We have learnt some important things about growing apples here on this ground.  For example, we now know to scope out the varied soils in the bottom land to find the good stuff.  Topographically, it all looks the same.  But, it's not.  The ancient riverbed which is the valley features alternating flows of clay loam and hard cobble.  There are generally outstanding soils at the mouths of the sub-canyons running north-south.  Some sub-irrigation is available from the many small springs coming in from the east.  Blissfully unaware of most of this when we started, we laid out our initial orchards mostly in geometrical shapes.  Easier to fence, plough, etc...or so we thought.  A more observant and adaptable grower would likely have followed the soil types and planted in patterns which trace along the old geology of the valley.  We were also delighted this past year to identify G890 as a clearly superior rootstock for our farm.  It does well with our acid soils and seems to be good at finding water even during the protracted dry season between July and October.  Landing on G890--which we are using in all of our grafting this year--was something that only became possible after we had the opportunity to trial about a half dozen different rootstocks and compare the results over a couple of seasons.  Similarly, we're also zeroing in on scion varietals which seem to really want to be here.  Some--like a few of the Spanish cider apples we were so excited to try out--seem prone to difficulty.  Unsurprisingly, our strongest performers (for now at least) appear to come from cuttings we took from old existing trees on the farm that have thrived for decades.  These "natives" now share company with another fifty or so heirloom varietals we've brought in.  We continue to watch how things unfold.

This fall--if the stars align--we will also likely set about prepping about 10 acres of ground for what we intend as our main orchard on the west end of the farm where we have an established water right.  This will involve significant effort:  ripping, ploughing, disking, amending the soil, and probably digging some swales to help eliminate standing water.  We'll also have to install about a half mile of 8 foot game fence to keep the orchard out of reach of deer, elk, and all the rest.  In the spring of 2026--again, as long as the stars align--we'll be pleased to get irrigation setup and then plant out the 250 or so trees we're grafting this year.  Eventually this new "main" orchard will hold about a thousand trees if we're lucky.
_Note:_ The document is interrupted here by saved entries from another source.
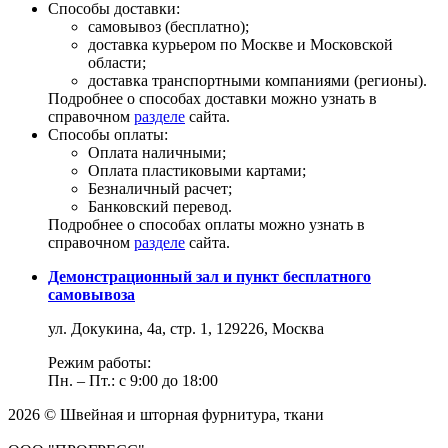
Способы доставки:
самовывоз (бесплатно);
доставка курьером по Москве и Московской
области;
доставка транспортными компаниями (регионы).
Подробнее о способах доставки можно узнать в
справочном
разделе
сайта.
Способы оплаты:
Оплата наличными;
Оплата пластиковыми картами;
Безналичный расчет;
Банковский перевод.
Подробнее о способах оплаты можно узнать в
справочном
разделе
сайта.
Демонстрационный зал и пункт бесплатного
самовывоза
ул. Докукина, 4а, стр. 1, 129226, Москва
Режим работы:
Пн. – Пт.: с 9:00 до 18:00
2026 © Швейная и шторная фурнитура, ткани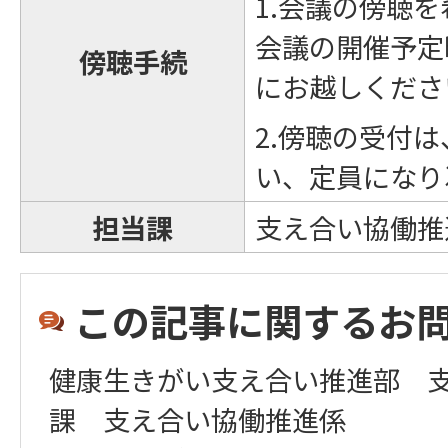
1.会議の傍聴
会議の開催予定
傍聴手続
にお越しくださ
2.傍聴の受付
い、定員になり
担当課
支え合い協働推
この記事に関するお
健康生きがい支え合い推進部 
課 支え合い協働推進係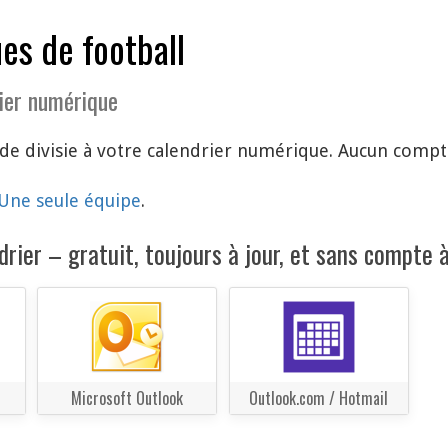
es de football
ier numérique
e divisie à votre calendrier numérique. Aucun compte
Une seule équipe
.
rier – gratuit, toujours à jour, et sans compte à
Microsoft Outlook
Outlook.com / Hotmail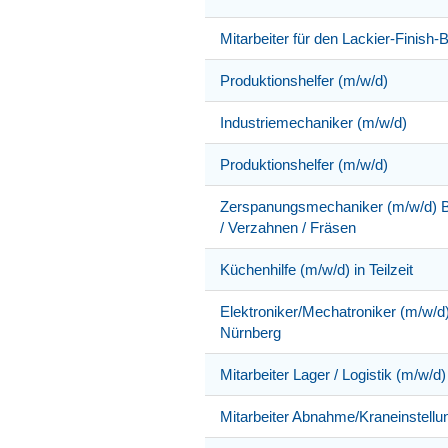
Mitarbeiter für den Lackier-Finish-
Produktionshelfer (m/w/d)
Industriemechaniker (m/w/d)
Produktionshelfer (m/w/d)
Zerspanungsmechaniker (m/w/d) Be
/ Verzahnen / Fräsen
Küchenhilfe (m/w/d) in Teilzeit
Elektroniker/Mechatroniker (m/w/d
Nürnberg
Mitarbeiter Lager / Logistik (m/w/d)
Mitarbeiter Abnahme/Kraneinstellu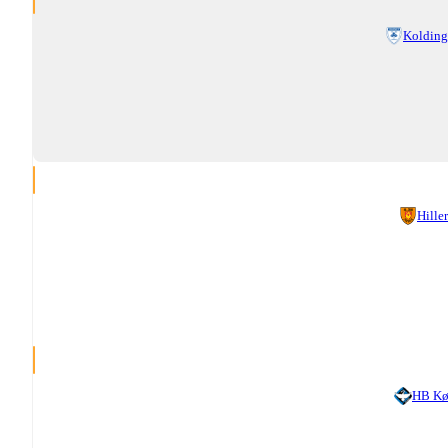
Kolding
Hille
HB Kø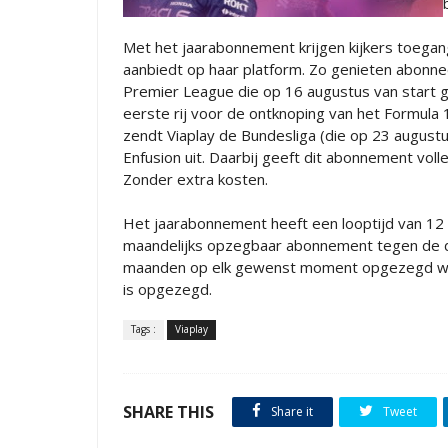
Met het jaarabonnement krijgen kijkers toegang
aanbiedt op haar platform. Zo genieten abonnee
Premier League die op 16 augustus van start 
eerste rij voor de ontknoping van het Formula 1
zendt Viaplay de Bundesliga (die op 23 august
Enfusion uit. Daarbij geeft dit abonnement vo
Zonder extra kosten.
Het jaarabonnement heeft een looptijd van 1
maandelijks opzegbaar abonnement tegen de d
maanden op elk gewenst moment opgezegd worde
is opgezegd.
Tags :
Viaplay
SHARE THIS
Share it
Tweet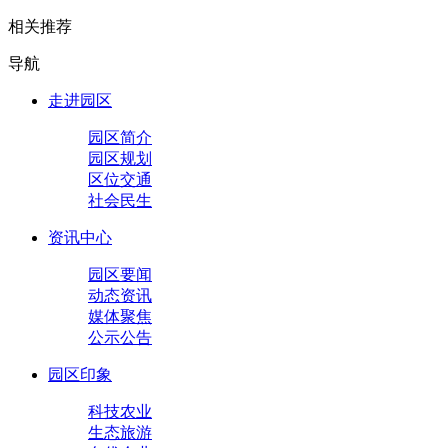
相关推荐
导航
走进园区
园区简介
园区规划
区位交通
社会民生
资讯中心
园区要闻
动态资讯
媒体聚焦
公示公告
园区印象
科技农业
生态旅游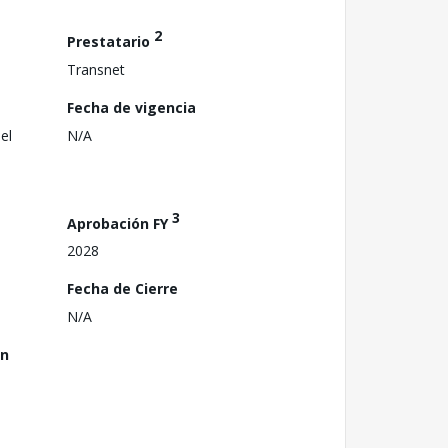
2
Prestatario
Transnet
Fecha de vigencia
el
N/A
3
Aprobación FY
2028
Fecha de Cierre
N/A
ón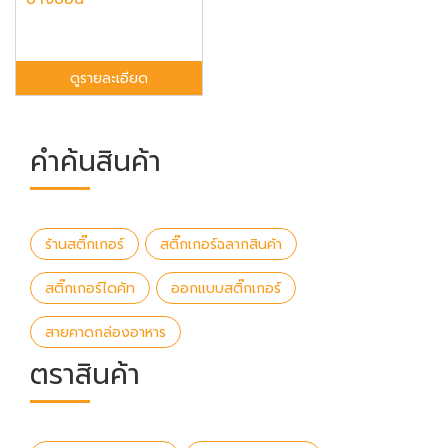
ดูรายละเอียด
คำค้นสินค้า
ร้านสติ๊กเกอร์
สติ๊กเกอร์ฉลากสินค้า
สติ๊กเกอร์ไดคัท
ออกแบบสติ๊กเกอร์
สายคาดกล่องอาหาร
ตราสินค้า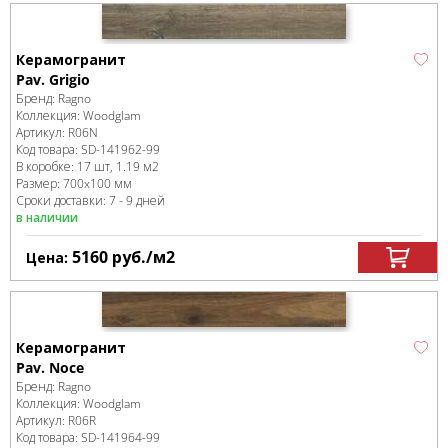
Керамогранит
Pav. Grigio
Бренд:
Ragno
Коллекция:
Woodglam
Артикул:
R06N
Код товара:
SD-141962
-99
В коробке
:
17 шт, 1.19 м
2
Размер:
700x100 мм
Сроки доставки: 7 - 9 дней
в наличии
5160
руб.
/м
2
Цена:
Керамогранит
Pav. Noce
Бренд:
Ragno
Коллекция:
Woodglam
Артикул:
R06R
Код товара:
SD-141964
-99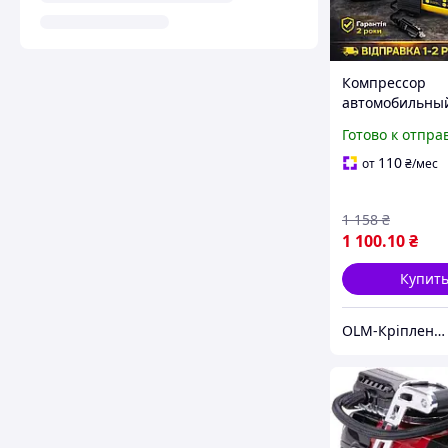
Компрессор
автомобильны
однопоршнево
Готово к отпра
для машины 37
10 Атм 15 А ко
110
от
₴
/мес
для колес нак
автомобиля
1 158
₴
1 100
.10
₴
Купит
OLM-Кріплення-експерт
It's gratifying to join this ancient procession of trial and error.  Every apple enjoyed by a person today came from a tree that only exists because some person cared to graft it, understand where and how that tree would be happy growing, and then took care of it for several years without reward as it grew to bearing age.  Necessarily--because apples are only reliably reproduced via grafting--the patient process of growing an apple also has to be reproduced again and again across generations in order to preserve the varietals we know today.  You can't plant a Granny Smith or a Braeburn or a Honey Crisp seed.  They must be grafted.  Because of that longitudinal gauntlet, each resulting apple tree likely represents an untold number of other trees which for one reason or another didn't make it.  Moreover, beyond the tree itself, the perfect apples most of us see in the supermarket represent only the top 20% or so of what the source tree or orchard produced.  In fact, the large majority of apples grown never make it to market.  Instead they wind up discarded, cast off owing to some bump or blemish or bruise that might wrinkle the noses of shoppers.